Gemini routing
Choose the right Gemini model for every request.
gemini-3.1-pro
Sub‑2s native inference. Use when latency matters and the prompt fits within the model’s native context window. Ideal for real‑time chat, inline autocomplete, and API responses that block a user‑facing UI.
- • No bridge overhead
- • Best for <8k token prompts
- • Highest throughput tier
gemini-3-flash
Cheapest per‑token cost. Use for bulk summarization, log analysis, or background jobs where a 300ms–800ms response is acceptable. Flash shares the same safety filters as Pro but runs on reduced‑precision hardware.
- • ~40% cheaper than Pro
- • Slightly higher latency p99
- • Great for batch workloads
gemini-chrome
Bridge mode that carries your full Google profile — Drive files, Gmail context, Calendar awareness.

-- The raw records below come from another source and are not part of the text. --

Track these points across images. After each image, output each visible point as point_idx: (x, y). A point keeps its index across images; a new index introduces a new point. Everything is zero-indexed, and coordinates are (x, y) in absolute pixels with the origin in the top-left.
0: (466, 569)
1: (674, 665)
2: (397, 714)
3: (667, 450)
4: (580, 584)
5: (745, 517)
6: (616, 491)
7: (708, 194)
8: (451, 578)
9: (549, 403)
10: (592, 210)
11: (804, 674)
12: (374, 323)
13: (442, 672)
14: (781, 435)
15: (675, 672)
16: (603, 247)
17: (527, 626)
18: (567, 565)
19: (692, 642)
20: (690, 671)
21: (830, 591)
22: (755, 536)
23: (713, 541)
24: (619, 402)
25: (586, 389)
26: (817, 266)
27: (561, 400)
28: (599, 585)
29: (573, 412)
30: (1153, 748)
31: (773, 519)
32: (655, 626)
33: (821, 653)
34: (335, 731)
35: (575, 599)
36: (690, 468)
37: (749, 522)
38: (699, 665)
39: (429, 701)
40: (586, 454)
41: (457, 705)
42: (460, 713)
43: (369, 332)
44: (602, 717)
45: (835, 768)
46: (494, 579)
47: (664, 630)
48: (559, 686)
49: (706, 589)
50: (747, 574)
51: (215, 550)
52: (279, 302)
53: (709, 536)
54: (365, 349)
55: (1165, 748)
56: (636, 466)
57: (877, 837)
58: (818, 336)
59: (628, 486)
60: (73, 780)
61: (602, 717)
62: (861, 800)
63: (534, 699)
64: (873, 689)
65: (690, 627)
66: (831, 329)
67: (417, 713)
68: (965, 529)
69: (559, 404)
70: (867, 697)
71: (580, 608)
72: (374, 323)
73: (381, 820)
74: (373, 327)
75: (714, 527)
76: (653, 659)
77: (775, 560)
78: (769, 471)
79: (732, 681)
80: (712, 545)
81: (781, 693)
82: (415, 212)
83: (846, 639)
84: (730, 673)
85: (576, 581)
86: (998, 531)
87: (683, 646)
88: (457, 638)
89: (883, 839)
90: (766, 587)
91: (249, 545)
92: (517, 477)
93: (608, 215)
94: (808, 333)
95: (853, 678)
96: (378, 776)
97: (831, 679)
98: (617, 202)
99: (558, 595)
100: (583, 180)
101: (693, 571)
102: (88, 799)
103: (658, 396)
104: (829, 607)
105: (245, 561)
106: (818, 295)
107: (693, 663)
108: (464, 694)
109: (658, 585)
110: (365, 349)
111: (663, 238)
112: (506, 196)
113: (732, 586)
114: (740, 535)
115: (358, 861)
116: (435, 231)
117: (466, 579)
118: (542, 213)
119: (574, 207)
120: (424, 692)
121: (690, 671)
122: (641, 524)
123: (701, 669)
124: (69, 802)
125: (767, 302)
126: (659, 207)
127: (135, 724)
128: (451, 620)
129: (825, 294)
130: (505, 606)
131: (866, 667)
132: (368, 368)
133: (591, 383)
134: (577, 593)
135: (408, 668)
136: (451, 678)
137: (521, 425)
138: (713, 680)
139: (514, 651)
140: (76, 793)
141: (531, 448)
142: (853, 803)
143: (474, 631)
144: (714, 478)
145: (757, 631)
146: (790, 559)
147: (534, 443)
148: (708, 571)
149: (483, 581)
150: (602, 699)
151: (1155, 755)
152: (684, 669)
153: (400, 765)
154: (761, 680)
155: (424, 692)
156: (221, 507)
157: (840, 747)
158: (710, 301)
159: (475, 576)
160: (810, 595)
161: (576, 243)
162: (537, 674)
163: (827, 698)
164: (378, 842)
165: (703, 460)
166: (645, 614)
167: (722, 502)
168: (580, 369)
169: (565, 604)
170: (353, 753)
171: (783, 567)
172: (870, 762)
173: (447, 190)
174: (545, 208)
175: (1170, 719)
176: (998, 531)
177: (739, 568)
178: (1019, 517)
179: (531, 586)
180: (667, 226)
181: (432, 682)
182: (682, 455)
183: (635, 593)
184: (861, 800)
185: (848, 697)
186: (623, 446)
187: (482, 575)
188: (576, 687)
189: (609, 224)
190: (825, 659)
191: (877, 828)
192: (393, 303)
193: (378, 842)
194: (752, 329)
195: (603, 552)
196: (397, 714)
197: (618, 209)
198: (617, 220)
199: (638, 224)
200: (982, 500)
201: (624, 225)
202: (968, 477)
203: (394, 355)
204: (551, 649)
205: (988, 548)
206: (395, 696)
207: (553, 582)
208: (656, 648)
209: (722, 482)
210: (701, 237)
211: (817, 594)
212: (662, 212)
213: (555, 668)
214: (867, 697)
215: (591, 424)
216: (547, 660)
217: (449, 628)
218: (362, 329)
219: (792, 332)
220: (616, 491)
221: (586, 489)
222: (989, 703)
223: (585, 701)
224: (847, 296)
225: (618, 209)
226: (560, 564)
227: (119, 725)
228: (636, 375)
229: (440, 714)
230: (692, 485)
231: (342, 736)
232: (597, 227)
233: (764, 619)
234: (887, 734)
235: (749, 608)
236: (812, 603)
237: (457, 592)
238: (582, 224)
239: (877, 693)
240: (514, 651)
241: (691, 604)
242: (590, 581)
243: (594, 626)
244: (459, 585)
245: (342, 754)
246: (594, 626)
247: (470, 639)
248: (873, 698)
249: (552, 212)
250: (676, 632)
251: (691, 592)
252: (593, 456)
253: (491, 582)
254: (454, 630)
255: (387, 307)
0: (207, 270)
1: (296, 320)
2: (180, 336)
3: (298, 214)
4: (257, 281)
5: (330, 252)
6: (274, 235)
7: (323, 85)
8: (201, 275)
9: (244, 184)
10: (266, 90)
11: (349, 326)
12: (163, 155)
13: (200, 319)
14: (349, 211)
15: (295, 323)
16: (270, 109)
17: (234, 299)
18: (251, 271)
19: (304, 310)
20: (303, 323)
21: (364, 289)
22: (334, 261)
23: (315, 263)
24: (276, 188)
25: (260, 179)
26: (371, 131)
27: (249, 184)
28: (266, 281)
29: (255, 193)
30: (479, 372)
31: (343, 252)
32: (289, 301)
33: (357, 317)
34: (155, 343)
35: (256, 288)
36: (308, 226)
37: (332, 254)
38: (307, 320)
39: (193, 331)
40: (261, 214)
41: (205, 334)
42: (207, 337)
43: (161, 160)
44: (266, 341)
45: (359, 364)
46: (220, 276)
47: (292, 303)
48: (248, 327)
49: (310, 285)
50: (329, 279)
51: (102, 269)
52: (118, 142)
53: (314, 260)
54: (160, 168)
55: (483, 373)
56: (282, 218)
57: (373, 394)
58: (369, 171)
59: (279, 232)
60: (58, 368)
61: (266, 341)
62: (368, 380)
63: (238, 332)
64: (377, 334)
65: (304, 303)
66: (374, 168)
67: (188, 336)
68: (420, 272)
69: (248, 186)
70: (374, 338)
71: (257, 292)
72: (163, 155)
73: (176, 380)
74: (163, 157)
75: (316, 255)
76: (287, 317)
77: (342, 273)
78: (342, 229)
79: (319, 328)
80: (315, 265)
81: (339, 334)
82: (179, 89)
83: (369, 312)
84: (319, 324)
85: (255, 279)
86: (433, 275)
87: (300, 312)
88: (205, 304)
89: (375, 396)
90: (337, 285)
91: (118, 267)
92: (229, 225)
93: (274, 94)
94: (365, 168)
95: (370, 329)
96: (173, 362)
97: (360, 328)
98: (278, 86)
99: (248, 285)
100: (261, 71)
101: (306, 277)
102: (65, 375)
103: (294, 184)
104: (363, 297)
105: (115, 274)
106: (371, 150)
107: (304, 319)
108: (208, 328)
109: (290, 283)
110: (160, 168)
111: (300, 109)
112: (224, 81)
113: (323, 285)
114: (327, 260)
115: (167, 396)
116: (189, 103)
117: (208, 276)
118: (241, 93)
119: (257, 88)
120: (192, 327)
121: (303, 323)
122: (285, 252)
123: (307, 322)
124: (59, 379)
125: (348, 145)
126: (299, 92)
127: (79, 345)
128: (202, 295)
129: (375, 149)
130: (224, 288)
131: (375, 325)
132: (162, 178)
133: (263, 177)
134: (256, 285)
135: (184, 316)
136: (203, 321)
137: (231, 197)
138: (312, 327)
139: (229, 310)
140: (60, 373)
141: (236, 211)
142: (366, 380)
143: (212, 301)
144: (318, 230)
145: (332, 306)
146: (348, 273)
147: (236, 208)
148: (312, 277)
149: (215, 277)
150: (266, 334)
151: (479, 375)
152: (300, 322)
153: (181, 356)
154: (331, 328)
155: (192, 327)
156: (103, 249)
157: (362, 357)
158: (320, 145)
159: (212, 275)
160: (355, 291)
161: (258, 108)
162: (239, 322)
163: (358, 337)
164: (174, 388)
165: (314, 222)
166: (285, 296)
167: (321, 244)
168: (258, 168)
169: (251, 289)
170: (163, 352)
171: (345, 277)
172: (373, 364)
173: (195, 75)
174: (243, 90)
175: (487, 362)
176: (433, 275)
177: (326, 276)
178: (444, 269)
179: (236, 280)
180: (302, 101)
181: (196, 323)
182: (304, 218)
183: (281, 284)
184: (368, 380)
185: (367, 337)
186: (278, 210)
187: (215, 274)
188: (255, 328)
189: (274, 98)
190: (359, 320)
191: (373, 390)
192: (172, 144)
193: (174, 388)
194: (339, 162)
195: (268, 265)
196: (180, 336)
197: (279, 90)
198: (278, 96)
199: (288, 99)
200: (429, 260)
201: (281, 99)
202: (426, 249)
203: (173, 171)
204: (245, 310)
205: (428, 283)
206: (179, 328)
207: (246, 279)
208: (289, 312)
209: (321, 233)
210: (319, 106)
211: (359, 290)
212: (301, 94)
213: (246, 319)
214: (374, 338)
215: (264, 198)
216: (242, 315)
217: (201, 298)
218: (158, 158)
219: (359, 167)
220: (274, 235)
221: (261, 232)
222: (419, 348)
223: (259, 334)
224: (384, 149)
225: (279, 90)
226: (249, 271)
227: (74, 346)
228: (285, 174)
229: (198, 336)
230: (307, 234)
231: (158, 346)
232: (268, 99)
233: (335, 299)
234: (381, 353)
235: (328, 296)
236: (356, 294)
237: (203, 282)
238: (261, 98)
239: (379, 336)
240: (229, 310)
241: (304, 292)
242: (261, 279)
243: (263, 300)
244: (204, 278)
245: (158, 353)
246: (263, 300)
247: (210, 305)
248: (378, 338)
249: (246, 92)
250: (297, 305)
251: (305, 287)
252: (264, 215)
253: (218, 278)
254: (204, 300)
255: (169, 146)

Use when the prompt needs personal data or cross‑app reasoning. Latency is higher because the bridge resolves OAuth scopes before inference.
- • Full Google identity
- • Drive / Gmail / Calendar access
- • Expect 2s–5s cold start
Rule of thumb: start with gemini-3.1-pro. Fall back to gemini-3-flash when cost dominates. Reach for gemini-chrome only when the prompt explicitly needs your Google data.